### Requirement
Examine each line of the listing below. Copy those in which the string "SilkS" appears.

### The records

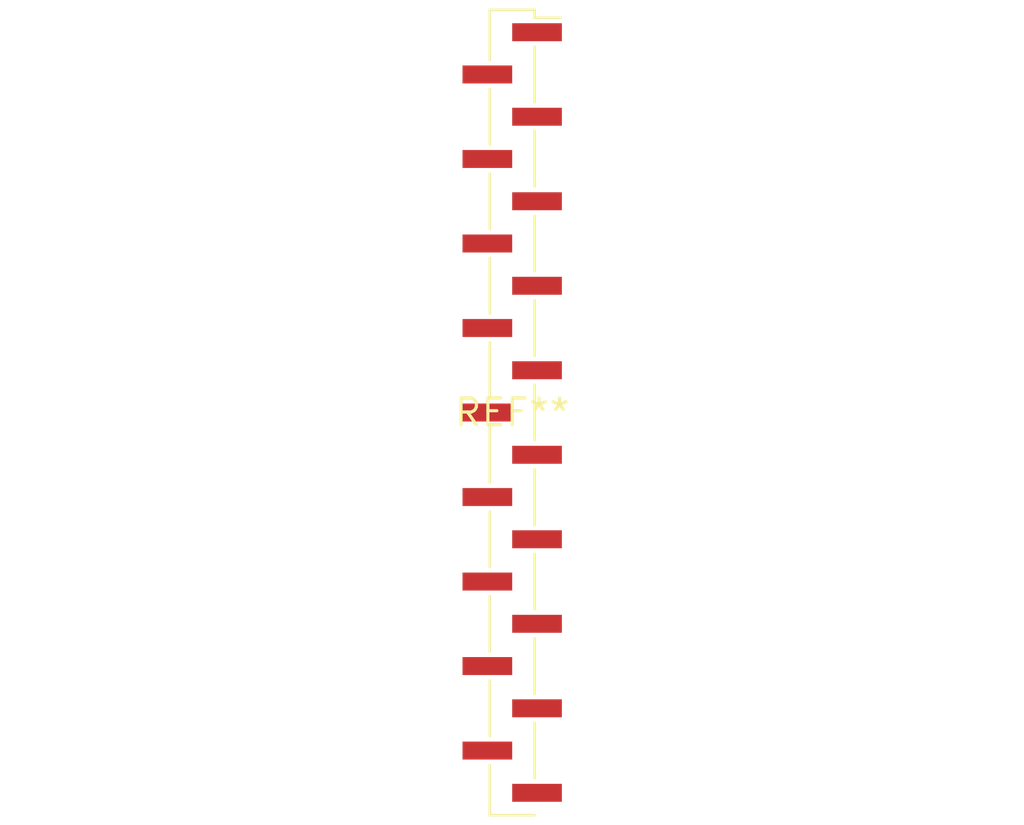
<source format=kicad_pcb>
(kicad_pcb (version 20240108) (generator pcbnew)

  (general
    (thickness 1.6)
  )

  (paper "A4")
  (layers
    (0 "F.Cu" signal)
    (31 "B.Cu" signal)
    (32 "B.Adhes" user "B.Adhesive")
    (33 "F.Adhes" user "F.Adhesive")
    (34 "B.Paste" user)
    (35 "F.Paste" user)
    (36 "B.SilkS" user "B.Silkscreen")
    (37 "F.SilkS" user "F.Silkscreen")
    (38 "B.Mask" user)
    (39 "F.Mask" user)
    (40 "Dwgs.User" user "User.Drawings")
    (41 "Cmts.User" user "User.Comments")
    (42 "Eco1.User" user "User.Eco1")
    (43 "Eco2.User" user "User.Eco2")
    (44 "Edge.Cuts" user)
    (45 "Margin" user)
    (46 "B.CrtYd" user "B.Courtyard")
    (47 "F.CrtYd" user "F.Courtyard")
    (48 "B.Fab" user)
    (49 "F.Fab" user)
    (50 "User.1" user)
    (51 "User.2" user)
    (52 "User.3" user)
    (53 "User.4" user)
    (54 "User.5" user)
    (55 "User.6" user)
    (56 "User.7" user)
    (57 "User.8" user)
    (58 "User.9" user)
  )

  (setup
    (pad_to_mask_clearance 0)
    (pcbplotparams
      (layerselection 0x00010fc_ffffffff)
      (plot_on_all_layers_selection 0x0000000_00000000)
      (disableapertmacros false)
      (usegerberextensions false)
      (usegerberattributes false)
      (usegerberadvancedattributes false)
      (creategerberjobfile false)
      (dashed_line_dash_ratio 12.000000)
      (dashed_line_gap_ratio 3.000000)
      (svgprecision 4)
      (plotframeref false)
      (viasonmask false)
      (mode 1)
      (useauxorigin false)
      (hpglpennumber 1)
      (hpglpenspeed 20)
      (hpglpendiameter 15.000000)
      (dxfpolygonmode false)
      (dxfimperialunits false)
      (dxfusepcbnewfont false)
      (psnegative false)
      (psa4output false)
      (plotreference false)
      (plotvalue false)
      (plotinvisibletext false)
      (sketchpadsonfab false)
      (subtractmaskfromsilk false)
      (outputformat 1)
      (mirror false)
      (drillshape 1)
      (scaleselection 1)
      (outputdirectory "")
    )
  )

  (net 0 "")

  (footprint "PinHeader_1x19_P2.00mm_Vertical_SMD_Pin1Right" (layer "F.Cu") (at 0 0))

)

</source>
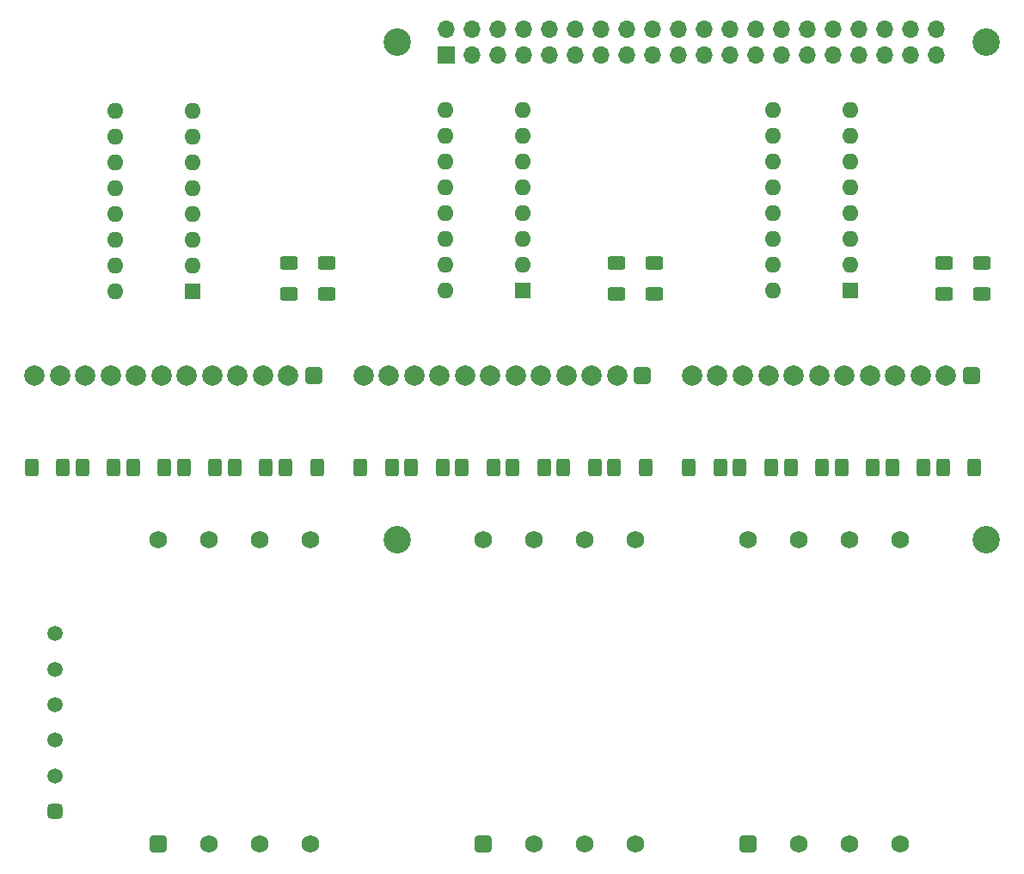
<source format=gts>
G04 #@! TF.GenerationSoftware,KiCad,Pcbnew,(6.0.8)*
G04 #@! TF.CreationDate,2022-10-16T23:30:33+02:00*
G04 #@! TF.ProjectId,RPiWattMeterHatv3,52506957-6174-4744-9d65-746572486174,rev?*
G04 #@! TF.SameCoordinates,Original*
G04 #@! TF.FileFunction,Soldermask,Top*
G04 #@! TF.FilePolarity,Negative*
%FSLAX45Y45*%
G04 Gerber Fmt 4.5, Leading zero omitted, Abs format (unit mm)*
G04 Created by KiCad (PCBNEW (6.0.8)) date 2022-10-16 23:30:33*
%MOMM*%
%LPD*%
G01*
G04 APERTURE LIST*
G04 Aperture macros list*
%AMRoundRect*
0 Rectangle with rounded corners*
0 $1 Rounding radius*
0 $2 $3 $4 $5 $6 $7 $8 $9 X,Y pos of 4 corners*
0 Add a 4 corners polygon primitive as box body*
4,1,4,$2,$3,$4,$5,$6,$7,$8,$9,$2,$3,0*
0 Add four circle primitives for the rounded corners*
1,1,$1+$1,$2,$3*
1,1,$1+$1,$4,$5*
1,1,$1+$1,$6,$7*
1,1,$1+$1,$8,$9*
0 Add four rect primitives between the rounded corners*
20,1,$1+$1,$2,$3,$4,$5,0*
20,1,$1+$1,$4,$5,$6,$7,0*
20,1,$1+$1,$6,$7,$8,$9,0*
20,1,$1+$1,$8,$9,$2,$3,0*%
G04 Aperture macros list end*
%ADD10R,1.600000X1.600000*%
%ADD11O,1.600000X1.600000*%
%ADD12C,1.750000*%
%ADD13RoundRect,0.437500X0.437500X-0.437500X0.437500X0.437500X-0.437500X0.437500X-0.437500X-0.437500X0*%
%ADD14RoundRect,0.250000X0.625000X-0.400000X0.625000X0.400000X-0.625000X0.400000X-0.625000X-0.400000X0*%
%ADD15RoundRect,0.250000X0.400000X0.625000X-0.400000X0.625000X-0.400000X-0.625000X0.400000X-0.625000X0*%
%ADD16RoundRect,0.437500X0.437500X0.437500X-0.437500X0.437500X-0.437500X-0.437500X0.437500X-0.437500X0*%
%ADD17C,2.000000*%
%ADD18C,2.700000*%
%ADD19C,1.500000*%
%ADD20RoundRect,0.375000X0.375000X-0.375000X0.375000X0.375000X-0.375000X0.375000X-0.375000X-0.375000X0*%
%ADD21O,1.700000X1.700000*%
%ADD22R,1.700000X1.700000*%
G04 APERTURE END LIST*
D10*
X11592000Y-7192000D03*
D11*
X11592000Y-6938000D03*
X11592000Y-6684000D03*
X11592000Y-6430000D03*
X11592000Y-6176000D03*
X11592000Y-5922000D03*
X11592000Y-5668000D03*
X11592000Y-5414000D03*
X10830000Y-5414000D03*
X10830000Y-5668000D03*
X10830000Y-5922000D03*
X10830000Y-6176000D03*
X10830000Y-6430000D03*
X10830000Y-6684000D03*
X10830000Y-6938000D03*
X10830000Y-7192000D03*
D12*
X11197000Y-9652000D03*
X11697000Y-9652000D03*
X12197000Y-9652000D03*
X12697000Y-9652000D03*
X12697000Y-12652000D03*
X12197000Y-12652000D03*
X11697000Y-12652000D03*
D13*
X11197000Y-12652000D03*
D14*
X12512000Y-6922000D03*
X12512000Y-7232000D03*
X12887000Y-6922000D03*
X12887000Y-7232000D03*
D15*
X9990000Y-8937000D03*
X10300000Y-8937000D03*
X10490000Y-8937000D03*
X10800000Y-8937000D03*
X10990000Y-8937000D03*
X11300000Y-8937000D03*
X11490000Y-8937000D03*
X11800000Y-8937000D03*
X11990000Y-8937000D03*
X12300000Y-8937000D03*
X12490000Y-8937000D03*
X12800000Y-8937000D03*
D16*
X12770000Y-8037000D03*
D17*
X12520000Y-8037000D03*
X12270000Y-8037000D03*
X12020000Y-8037000D03*
X11770000Y-8037000D03*
X11520000Y-8037000D03*
X11270000Y-8037000D03*
X11020000Y-8037000D03*
X10770000Y-8037000D03*
X10520000Y-8037000D03*
X10270000Y-8037000D03*
X10020000Y-8037000D03*
D10*
X8342000Y-7202000D03*
D11*
X8342000Y-6948000D03*
X8342000Y-6694000D03*
X8342000Y-6440000D03*
X8342000Y-6186000D03*
X8342000Y-5932000D03*
X8342000Y-5678000D03*
X8342000Y-5424000D03*
X7580000Y-5424000D03*
X7580000Y-5678000D03*
X7580000Y-5932000D03*
X7580000Y-6186000D03*
X7580000Y-6440000D03*
X7580000Y-6694000D03*
X7580000Y-6948000D03*
X7580000Y-7202000D03*
D15*
X9562000Y-8937000D03*
X9252000Y-8937000D03*
X8562000Y-8937000D03*
X8252000Y-8937000D03*
D12*
X7997000Y-9652000D03*
X8497000Y-9652000D03*
X8997000Y-9652000D03*
X9497000Y-9652000D03*
X9497000Y-12652000D03*
X8997000Y-12652000D03*
X8497000Y-12652000D03*
D13*
X7997000Y-12652000D03*
D15*
X7062000Y-8937000D03*
X6752000Y-8937000D03*
D14*
X9287000Y-7232000D03*
X9287000Y-6922000D03*
X9662000Y-7232000D03*
X9662000Y-6922000D03*
D17*
X6782000Y-8037088D03*
X7032000Y-8037088D03*
X7282000Y-8037088D03*
X7532000Y-8037088D03*
X7782000Y-8037088D03*
X8032000Y-8037088D03*
X8282000Y-8037088D03*
X8532000Y-8037088D03*
X8782000Y-8037088D03*
X9032000Y-8037088D03*
X9282000Y-8037088D03*
D16*
X9532000Y-8037088D03*
D15*
X9062000Y-8937000D03*
X8752000Y-8937000D03*
X7562000Y-8937000D03*
X7252000Y-8937000D03*
X8062000Y-8937000D03*
X7752000Y-8937000D03*
D18*
X16150000Y-4750000D03*
D15*
X16037000Y-8937000D03*
X15727000Y-8937000D03*
X15537000Y-8937000D03*
X15227000Y-8937000D03*
X13537000Y-8937000D03*
X13227000Y-8937000D03*
D14*
X16112000Y-6922000D03*
X16112000Y-7232000D03*
D19*
X6987000Y-10577000D03*
X6987000Y-10927000D03*
X6987000Y-11277000D03*
X6987000Y-11627000D03*
X6987000Y-11977000D03*
D20*
X6987000Y-12327000D03*
D15*
X15037000Y-8937000D03*
X14727000Y-8937000D03*
D13*
X13807000Y-12652000D03*
D12*
X14307000Y-12652000D03*
X14807000Y-12652000D03*
X15307000Y-12652000D03*
X15307000Y-9652000D03*
X14807000Y-9652000D03*
X14307000Y-9652000D03*
X13807000Y-9652000D03*
D18*
X10350000Y-9650000D03*
D11*
X14055000Y-7192000D03*
X14055000Y-6938000D03*
X14055000Y-6684000D03*
X14055000Y-6430000D03*
X14055000Y-6176000D03*
X14055000Y-5922000D03*
X14055000Y-5668000D03*
X14055000Y-5414000D03*
X14817000Y-5414000D03*
X14817000Y-5668000D03*
X14817000Y-5922000D03*
X14817000Y-6176000D03*
X14817000Y-6430000D03*
X14817000Y-6684000D03*
X14817000Y-6938000D03*
D10*
X14817000Y-7192000D03*
D14*
X15737000Y-7232000D03*
X15737000Y-6922000D03*
D18*
X10350000Y-4750000D03*
D15*
X14037000Y-8937000D03*
X13727000Y-8937000D03*
D18*
X16150000Y-9650000D03*
D15*
X14537000Y-8937000D03*
X14227000Y-8937000D03*
D17*
X13257000Y-8037000D03*
X13507000Y-8037000D03*
X13757000Y-8037000D03*
X14007000Y-8037000D03*
X14257000Y-8037000D03*
X14507000Y-8037000D03*
X14757000Y-8037000D03*
X15007000Y-8037000D03*
X15257000Y-8037000D03*
X15507000Y-8037000D03*
X15757000Y-8037000D03*
D16*
X16007000Y-8037000D03*
D21*
X15663000Y-4623000D03*
X15663000Y-4877000D03*
X15409000Y-4623000D03*
X15409000Y-4877000D03*
X15155000Y-4623000D03*
X15155000Y-4877000D03*
X14901000Y-4623000D03*
X14901000Y-4877000D03*
X14647000Y-4623000D03*
X14647000Y-4877000D03*
X14393000Y-4623000D03*
X14393000Y-4877000D03*
X14139000Y-4623000D03*
X14139000Y-4877000D03*
X13885000Y-4623000D03*
X13885000Y-4877000D03*
X13631000Y-4623000D03*
X13631000Y-4877000D03*
X13377000Y-4623000D03*
X13377000Y-4877000D03*
X13123000Y-4623000D03*
X13123000Y-4877000D03*
X12869000Y-4623000D03*
X12869000Y-4877000D03*
X12615000Y-4623000D03*
X12615000Y-4877000D03*
X12361000Y-4623000D03*
X12361000Y-4877000D03*
X12107000Y-4623000D03*
X12107000Y-4877000D03*
X11853000Y-4623000D03*
X11853000Y-4877000D03*
X11599000Y-4623000D03*
X11599000Y-4877000D03*
X11345000Y-4623000D03*
X11345000Y-4877000D03*
X11091000Y-4623000D03*
X11091000Y-4877000D03*
X10837000Y-4623000D03*
D22*
X10837000Y-4877000D03*
M02*

</source>
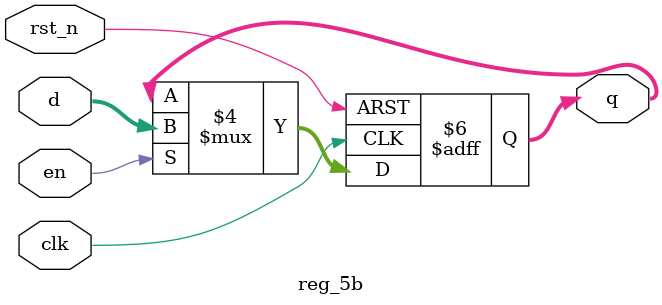
<source format=sv>
module reg_5b(
    input clk,
    input rst_n,
    input en,
    input [4:0]d,
    
    output reg [4:0]q
    );
    
    always @(posedge clk or negedge rst_n) begin
        if(rst_n == 0) begin
            q <= 5'b0;
        end
        else if (en == 1) begin
            q <= d;
        end
    end
endmodule
</source>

### Response
    (36 "B.SilkS" user "B.Silkscreen")
    (37 "F.SilkS" user "F.Silkscreen")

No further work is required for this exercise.